→ À faire
1: Recopie le passage du fil sur les logiciels multimédia allant de "Je lance le" jusqu'à "le fichier !", en renommant "VLC" en "MPlayer".
2: D'après le fil sur les logiciels multimédia, dans quel menu de VLC trouve-t-on la rotation des vidéos ?

# [MULTIMEDIA] logiciels de multimedia simples

## 22decembre

Bonjour

Je suis à la recherche d'une série de logiciels simples pour la vie de tous les jours pour manipuler ses petits médias.

On a tous fait des videos avec le iPhone ou la camera qui se retrouvaient tournées de 90°. N'importe quel logiciel de visualisation d'image peut tourner les photos et les enregistrer avec un bête bouton. Pourquoi on a pas ça avec un logiciel video ?

De même pour le scan. Xsane a trente boutons et x fonctions... Par comparaison mon logiciel sur windows, pour le même scanner, a deux ou trois boutons...

Je lance le sujet, j'espère que ça ira loin ... !

----------

## Trapamoosch

VLC permet de lire ses vidéos avec différents effets, dont la rotation (menu Outils, Liste des effets et filtres).

----------

## 22decembre

mais ne permet pas d'enregistrer le fichier !

----------

## xaviermiller

Pour des retouches vidéo :

- avidemux

- kdenlive

----------

## 22decembre

t'as déjà essayé d'utilser ces soft "simplement" ?

Pour faire de l'édition video et envoyer ton film sur youtube c'est bien (j'ai fabriqué un film du petit chaperon rouge avec) ! Mais y a pas de fonction "tourner le film de 90 °"...

Ou alors je sais pas m'en servir, ce qui est tout aussi probable, mais dans ce cas, c'est une doc "simple" qu'il manque !

En fait, je me rends compte que c'est un des defauts récurrents de Linux que je pointe : le manque de simplicité du zinzin pour l'utilisateur de base

----------

## Tom_

Pour Avidemux : http://forum.ubuntu-fr.org/viewtopic.php?id=112366 ...

----------

## xaviermiller

Oui, j'ai déjà utilisé avidemux. Il faut jouer avec des "filtres" pour manipuler la vidéo.

----------

## geekounet

Peux-tu mettre ton titre du topic en conformité avec les conventions de notre forum s'il te plait ? Merci  :Smile: 

----------

→ Données d'entrée
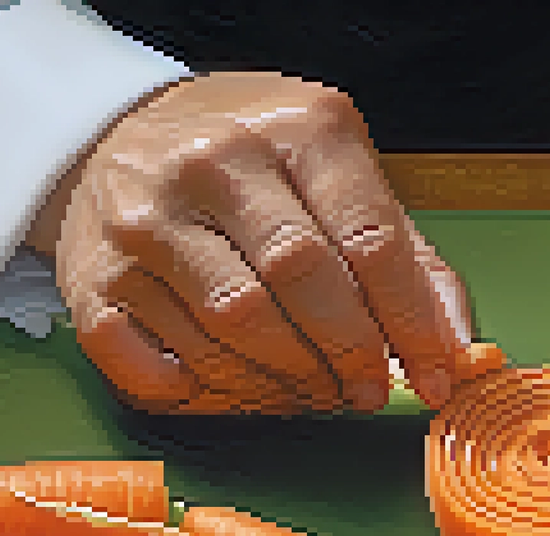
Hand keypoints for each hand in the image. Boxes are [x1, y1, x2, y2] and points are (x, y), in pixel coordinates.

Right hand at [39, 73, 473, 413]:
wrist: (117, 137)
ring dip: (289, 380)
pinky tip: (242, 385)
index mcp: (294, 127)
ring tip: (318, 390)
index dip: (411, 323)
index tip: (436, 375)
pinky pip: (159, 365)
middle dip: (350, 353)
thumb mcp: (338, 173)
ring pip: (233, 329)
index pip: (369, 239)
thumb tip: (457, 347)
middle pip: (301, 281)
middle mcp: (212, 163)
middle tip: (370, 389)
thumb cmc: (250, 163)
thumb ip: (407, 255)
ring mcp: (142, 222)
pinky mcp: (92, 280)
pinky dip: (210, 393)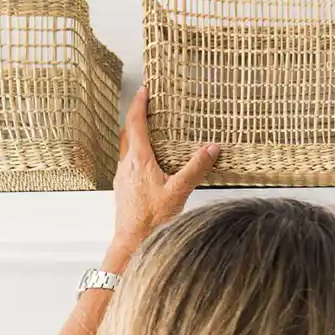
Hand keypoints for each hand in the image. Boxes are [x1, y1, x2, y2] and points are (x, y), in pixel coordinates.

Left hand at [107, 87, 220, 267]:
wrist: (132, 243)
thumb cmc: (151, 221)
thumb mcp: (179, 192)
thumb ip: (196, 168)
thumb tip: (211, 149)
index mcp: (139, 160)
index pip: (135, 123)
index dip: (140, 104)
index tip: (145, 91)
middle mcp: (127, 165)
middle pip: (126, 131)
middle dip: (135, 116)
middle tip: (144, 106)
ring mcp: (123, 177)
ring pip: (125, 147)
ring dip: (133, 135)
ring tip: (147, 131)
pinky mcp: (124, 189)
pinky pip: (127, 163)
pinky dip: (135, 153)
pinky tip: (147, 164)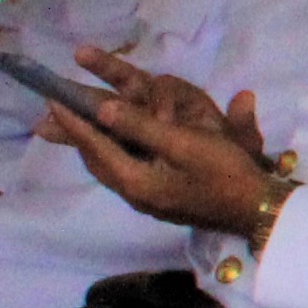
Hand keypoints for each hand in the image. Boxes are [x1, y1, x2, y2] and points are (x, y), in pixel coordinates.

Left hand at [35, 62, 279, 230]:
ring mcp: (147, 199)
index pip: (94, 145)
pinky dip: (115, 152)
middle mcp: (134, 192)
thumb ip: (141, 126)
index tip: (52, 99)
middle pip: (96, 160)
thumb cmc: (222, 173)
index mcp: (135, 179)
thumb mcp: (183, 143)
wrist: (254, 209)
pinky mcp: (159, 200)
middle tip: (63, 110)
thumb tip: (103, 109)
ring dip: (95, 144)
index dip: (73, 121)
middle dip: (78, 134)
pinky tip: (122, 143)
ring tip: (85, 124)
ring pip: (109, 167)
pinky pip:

→ Réponses
1:
Je lance le sujet, j'espère que ça ira loin ... !

----------

## Trapamoosch

MPlayer permet de lire ses vidéos avec différents effets, dont la rotation (menu Outils, Liste des effets et filtres).

----------

## 22decembre

mais ne permet pas d'enregistrer le fichier !

2: Dans le menu Outils, sous Liste des effets et filtres.